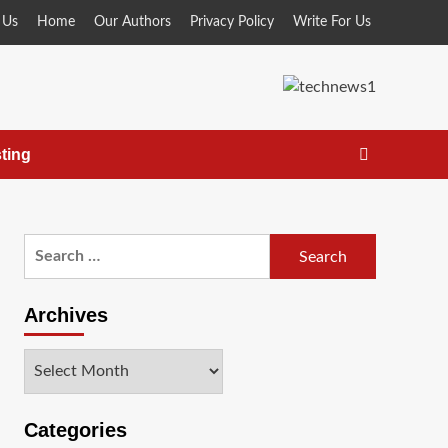
 Us
Home
Our Authors
Privacy Policy
Write For Us
ting
Search
for:
Archives
Archives
Categories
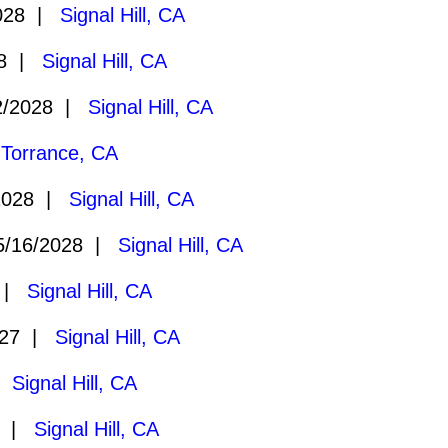
028 |
Signal Hill, CA
28 |
Signal Hill, CA
2/2028 |
Signal Hill, CA
|
Torrance, CA
2028 |
Signal Hill, CA
/16/2028 |
Signal Hill, CA
8 |
Signal Hill, CA
027 |
Signal Hill, CA
 |
Signal Hill, CA
7 |
Signal Hill, CA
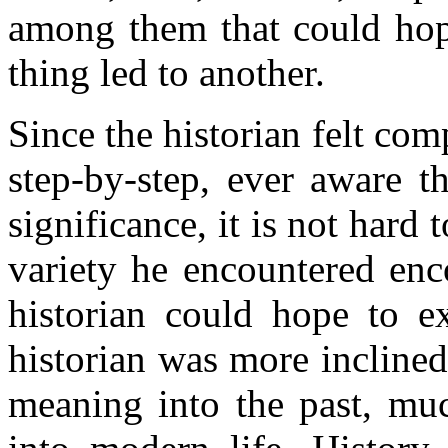
among them that could hop
thing led to another.
Since the historian felt co
step-by-step, ever aware t
significance, it is not hard
variety he encountered en
historian could hope to ex
historian was more inclined 
meaning into the past, muc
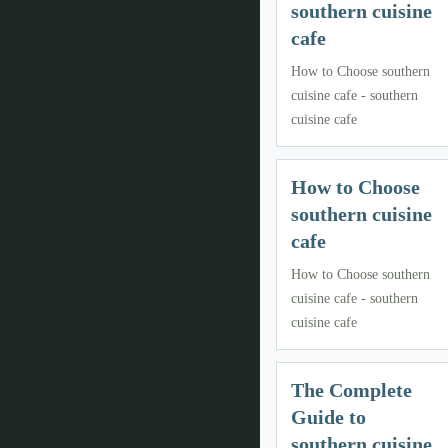
southern cuisine
cafe
How to Choose southern
cuisine cafe - southern
cuisine cafe
How to Choose
southern cuisine
cafe
How to Choose southern
cuisine cafe - southern
cuisine cafe
The Complete
Guide to
southern cuisine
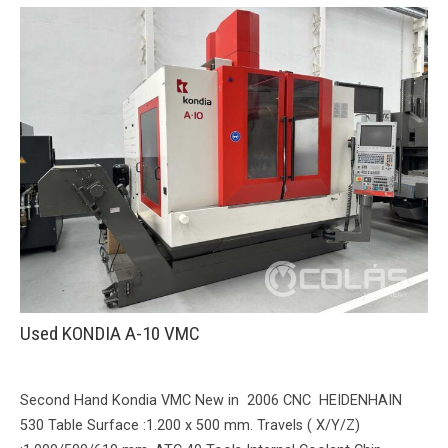
Used KONDIA A-10 VMC
Second Hand Kondia VMC New in 2006 CNC HEIDENHAIN
530 Table Surface :1.200 x 500 mm. Travels ( X/Y/Z)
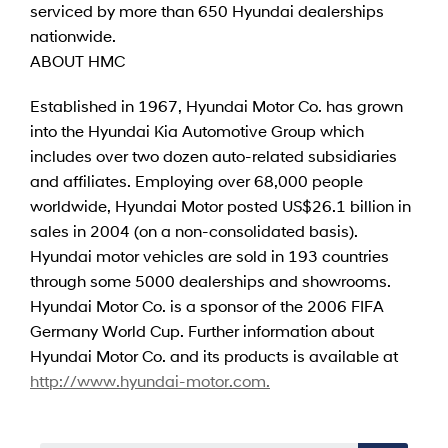
serviced by more than 650 Hyundai dealerships
nationwide.
ABOUT HMC
Established in 1967, Hyundai Motor Co. has grown
into the Hyundai Kia Automotive Group which
includes over two dozen auto-related subsidiaries
and affiliates. Employing over 68,000 people
worldwide, Hyundai Motor posted US$26.1 billion in
sales in 2004 (on a non-consolidated basis).
Hyundai motor vehicles are sold in 193 countries
through some 5000 dealerships and showrooms.
Hyundai Motor Co. is a sponsor of the 2006 FIFA
Germany World Cup. Further information about
Hyundai Motor Co. and its products is available at
http://www.hyundai-motor.com.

::::

EXERCISE
The exact lines from the beginning of the data through the one that contains "significance, it is not hard" must be given again, both ends included, and pictures must be left out.

OUTPUT OF THE EXERCISE
 Us
Home
Our Authors
Privacy Policy
Write For Us
ting
Search
for:
Archives
Archives
Categories
028 |
Signal Hill, CA
28 |
Signal Hill, CA
2/2028 |
Signal Hill, CA
|
Torrance, CA
2028 |
Signal Hill, CA
/16/2028 |
Signal Hill, CA
8 |
Signal Hill, CA
027 |
Signal Hill, CA
 |
Signal Hill, CA
7 |
Signal Hill, CA
among them that could hop
thing led to another.
Since the historian felt co
step-by-step, ever aware t
significance, it is not hard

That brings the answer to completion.